Intinya, orangtua memiliki harapan, setelah mereka menyekolahkan anak
perempuannya, mereka mengharapkan si anak bisa bekerja di bidang tertentu.
Nah,
dilihat dari segi agama, bagaimanakah Islam memandang hal ini?
Islam
menempatkan perempuan dalam empat peranan, yaitu perempuan sebagai anak,
sebagai istri, sebagai ibu, dan perempuan dalam peranan sosial. Perempuan
sebagai anak berlaku selama sebelum dan setelah perempuan menikah. Meski
demikian, setelah menikah tanggung jawab atas perempuan seperti nafkah, bukan
lagi dibebankan pada orangtuanya melainkan pada suaminya. Perempuan sebagai
istri dan ibu adalah saat di mana perempuan dan suaminya berbagi peran dalam
menggerakan berlangsungnya sebuah rumah tangga. Suami dan istri memiliki hak
dan tanggung jawabnya masing-masing. Suami berkewajiban mencari nafkah dan memberikan
nafkah tersebut kapada anak dan istrinya di samping kewajiban lainnya seperti
kasih sayang. Sementara istri berkewajiban mengasuh anak-anak dan pengatur
rumah tangga.
Sekalipun
perempuan telah dijamin nafkahnya oleh suaminya jika sudah menikah atau oleh
orangtua/wali jika belum menikah, bukan berarti Islam tidak membolehkan
perempuan bekerja untuk mendapatkan penghasilan tambahan. Islam membolehkan
perempuan memiliki harta dan penghasilan sendiri. Bahkan perempuan pun boleh
berusaha mengembangkan hartanya agar semakin bertambah. Sebagaimana Allah Swt
berfirman : “… Bagi laki-laki ada bagian dari apa yang mereka usahakan dan bagi
wanita (pun) ada bagian dari apa yang mereka usahakan” (Qs An Nisa 32).
Dalam wilayah domestik, sebagian besar tugas-tugas
ini memang didominasi oleh perempuan; mengurus
keluarga, memastikan rumah bersih, dan berbagai pekerjaan rumah tangga lainnya.

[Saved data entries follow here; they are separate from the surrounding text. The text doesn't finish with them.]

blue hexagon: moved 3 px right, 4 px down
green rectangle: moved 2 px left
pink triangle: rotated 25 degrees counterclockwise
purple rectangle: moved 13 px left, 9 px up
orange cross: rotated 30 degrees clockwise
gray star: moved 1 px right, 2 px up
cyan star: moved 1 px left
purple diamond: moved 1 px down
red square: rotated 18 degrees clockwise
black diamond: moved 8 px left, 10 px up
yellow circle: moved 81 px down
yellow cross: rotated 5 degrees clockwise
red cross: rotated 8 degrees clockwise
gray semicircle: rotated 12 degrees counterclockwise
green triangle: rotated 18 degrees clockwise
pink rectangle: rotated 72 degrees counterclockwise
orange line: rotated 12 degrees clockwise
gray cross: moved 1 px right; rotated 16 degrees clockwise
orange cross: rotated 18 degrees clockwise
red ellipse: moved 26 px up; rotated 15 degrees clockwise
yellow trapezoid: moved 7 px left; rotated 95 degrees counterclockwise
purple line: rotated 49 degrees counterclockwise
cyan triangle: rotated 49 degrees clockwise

Tapi bukan berarti haram hukumnya laki-laki
memasuki wilayah ini. Di era modern seperti ini, pekerjaan seperti memasak atau membersihkan
rumah bukan lagi pekerjaan yang tabu dilakukan oleh laki-laki. Dalam rumah
tangga, laki-laki dan perempuan harus saling tolong menolong. Suami yang baik,
jika memiliki banyak waktu luang berada di rumah, akan menolong istrinya
mengerjakan pekerjaan rumah tangga. Istri pun demikian, tak tertutup
kemungkinan menolong menambah pendapatan anggaran rumah tangga dengan bekerja
di instansi pemerintah, swasta, atau memiliki usaha sendiri. Semua pilihan
terbuka lebar, tentu saja dengan berbagai konsekuensinya. Yang penting dari
semua itu adalah tetap ingat tanggung jawab dan kodratnya sebagai perempuan.
Dalam
hal peranan sosial, tidak ada satu pun ayat Al Qur’an atau hadist yang
mengekang atau menghambat perempuan
berkembang dan mengambil peranan aktif di luar
rumah asalkan tetap dalam koridor yang baik dan tidak mengabaikan tugasnya
sebagai ibu rumah tangga. Lihatlah contoh
ibu kita yang berprofesi sebagai guru. Pulang ke rumah lewat tengah hari.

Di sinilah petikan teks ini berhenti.